Jean-Jacques Sempé: Artist of “Little Nick” is dead

Creator of “Little Nick”
Illustrator Jean-Jacques Sempé is dead

An old white man with a white side parting is sitting at a drawing table and is erasing a pencil drawing

The French illustrator and caricaturist Jean-Jacques Sempé (archive image) died a few days before his 90th birthday

© Stephane De Sakutin/AFP/DPA

The “little Nick” made him famous. Now draftsman Jean-Jacques Sempé has died. In a few days he would have been 90 years old.

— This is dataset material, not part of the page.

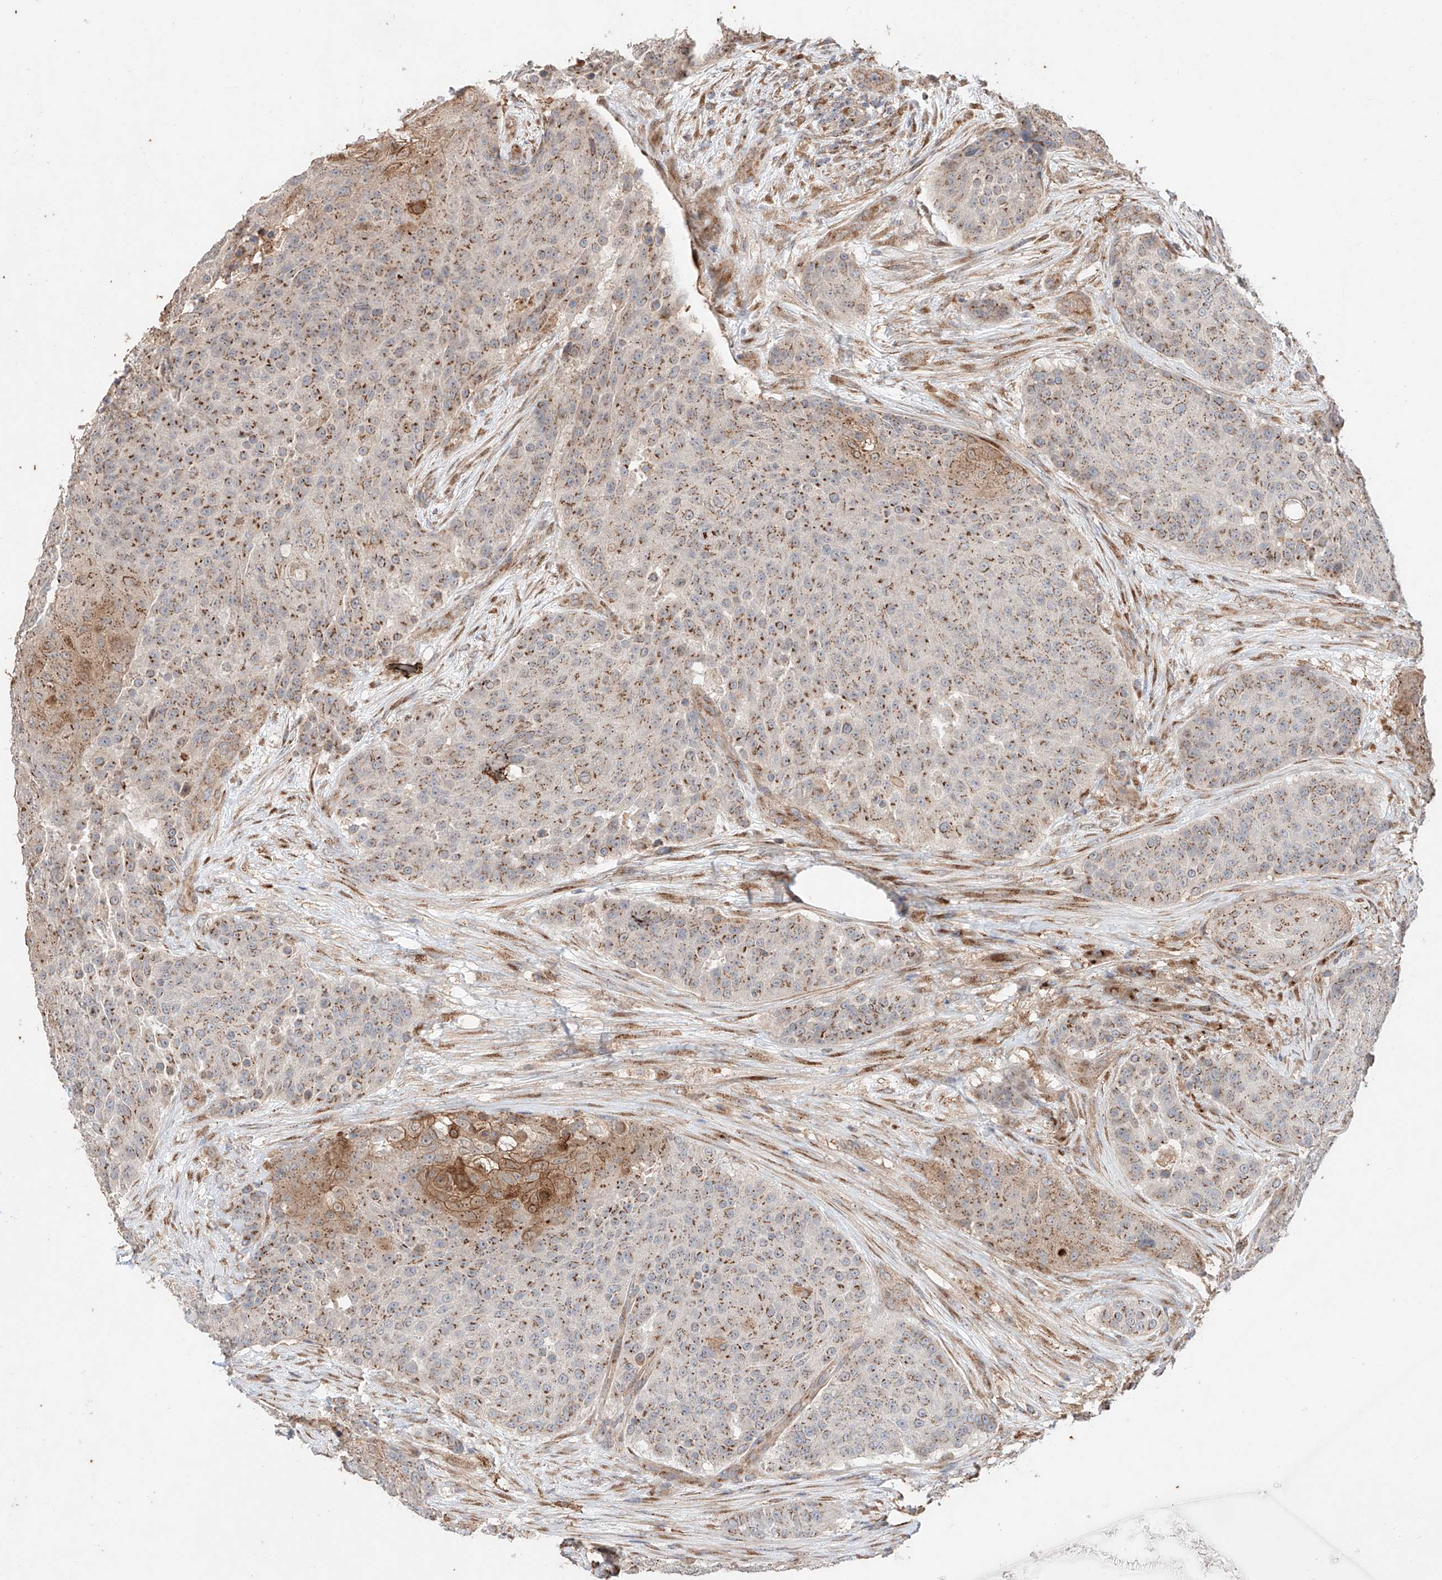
{"staining": {"intensity": "moderate", "quantity": ">75%", "location": "cytoplasmic/membranous"}, "tissue": "urothelial cancer", "cell_type": "Tumor cells", "image_type": "cancer", "snomed": [{"axis": "morphology", "description": "Urothelial carcinoma, High grade"}, {"axis": "topography", "description": "Urinary bladder"}], "caption": "This histopathology image displays IHC staining of human urothelial carcinoma (high-grade), with medium moderate cytoplasmic/membranous positivity in about >75% of tumor cells.", "gene": "MOSPD1", "patient": {"sex": "female", "age": 63}}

The French artist Jean-Jacques Sempé is dead. Sempé died “peacefully” on Thursday evening at the age of 89 in his holiday resort, “surrounded by his wife and close friends,” Sempé’s biographer and friend Marc Lecarpentier told the AFP news agency. His wife, Martine Gossieaux Sempé, also confirmed the death of her husband, who would have been 90 on August 17.

Sempé became known through the “little Nick”.

Sempé became internationally known in particular for his illustrations in the “Little Nick” series, about a childhood in France in the 1950s. The character of the little boy was invented by Sempé and “Asterix” author René Goscinny. The first story appeared on March 29, 1959 in the regional newspaper “Sud-Ouest Dimanche”. Within six years, more than 200 episodes were published about Nick, his always hungry friend Otto, the bespectacled nerd Adalbert and Franz who was ready to be beaten. They later appeared as books and were translated into 30 languages.

Sempé also illustrated more covers than any other artist for the US magazine “New Yorker”, known for its artistically high-quality covers.